Unfortunately, the season was to come to a bitter end. First, on the final day of the Premier League season, we lost our title to United. Then, the same bitter enemies beat us in our first ever Champions League final after John Terry missed what would have been the winning penalty.
Grant payed for our loss to United with his job and was replaced by World Cup-winning Brazilian manager Luiz Felipe Scolari ahead of the 2008/09 season.
Chelsea declined significantly under Scolari and he was sacked in February.
Guus Hiddink temporarily replaced Scolari and instantly restored our form. We finished a respectable 3rd in the league and won the FA Cup. However, the Champions League once again proved elusive, as we lost our semi-final against Barcelona on away goals after some abysmal refereeing from Tom Henning Øvrebø.
Ronaldo left United after that season, which paving the way for us to regain our Premier League title under Carlo Ancelotti. However, Mourinho came back to bite us in the Champions League and we were knocked out by his treble-winning Inter Milan side in the Last 16.
2010/11 saw another double heartbreak at the hands of United – as they regained their league title and knocked us out of the Champions League in the quarter-finals. Ancelotti was sacked as a result.

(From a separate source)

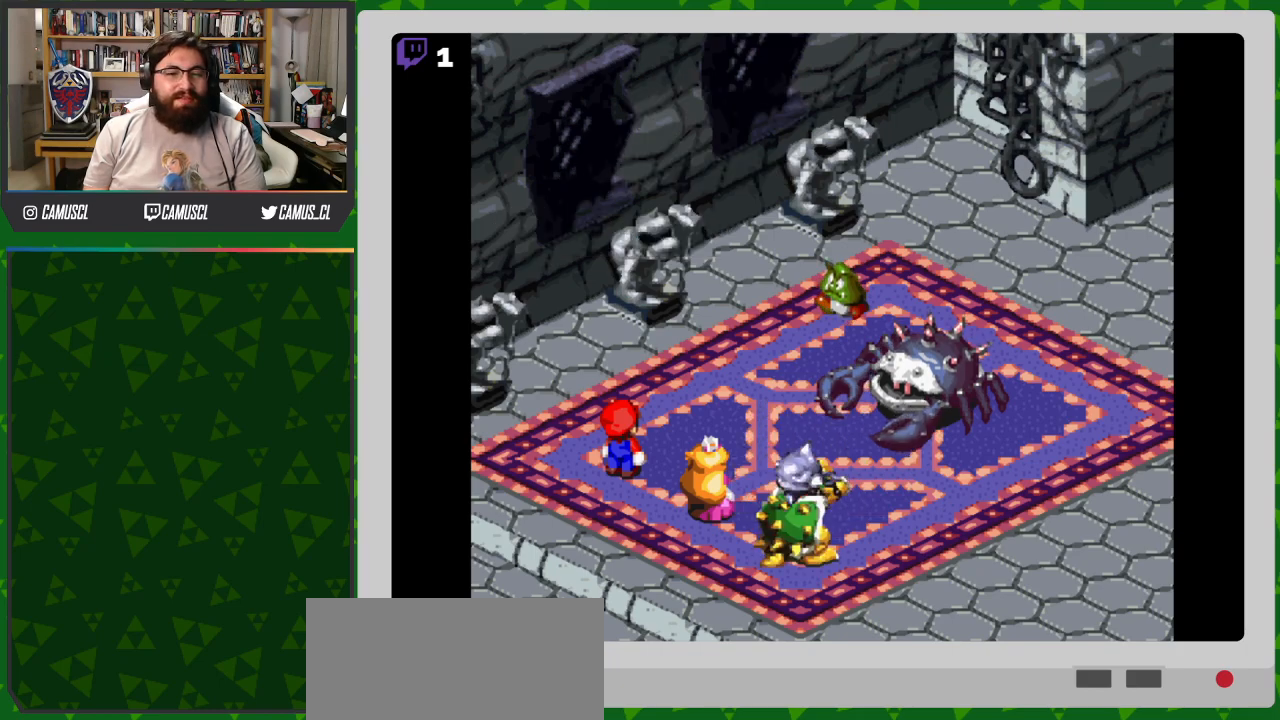
{"buttons": [], "events": []}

At least I got to visit Stamford Bridge again – this time with my entire family – for the 2-0 win over Manchester City on 20 March, 2011.
Ramires scored an absolute worldie, but let’s just say my mother and sister didn’t exactly fall in love with football the same way my dad had at the Arsenal game. In fact, the former was quite taken aback at some of the language I used. In my defence, I did warn her before the game.
As the 2011 year passed, I began to fall into a deep emotional slump.
Internal conflict I had been running away from for years started catching up with me. My marks at school were poor. I was drinking more than a 15-year-old should and doing other things that 15-year-olds really shouldn’t do. (I will explain all that another day.)
Chelsea Football Club were all that kept me going.
Results were poor under our new manager, André Villas-Boas, but that didn’t matter. I just needed an outlet to escape.
By the time Villas-Boas was replaced by Roberto Di Matteo, I had just started coming out of my slump. I can’t say I exactly had high hopes for myself – or for Chelsea under their new manager – but hey, we had both gone through tough times and survived. That was all that mattered.
Miraculously, Chelsea beat Napoli 4-1 in Di Matteo’s first Champions League game to keep us in the competition (after we had lost the first leg of our last 16 clash 3-1 under Villas-Boas).
I could tell something special was brewing, but I felt as if we had left things too late for that season. Di Matteo was clearly a great fit for Chelsea, but we were too far behind Arsenal and Tottenham Hotspur in the race for fourth place and our squad looked nowhere near good enough to challenge for the Champions League.
Nevertheless, I was delighted when my father got the two of us and a family friend tickets for the away game at Fulham’s Craven Cottage on 9 April, 2012.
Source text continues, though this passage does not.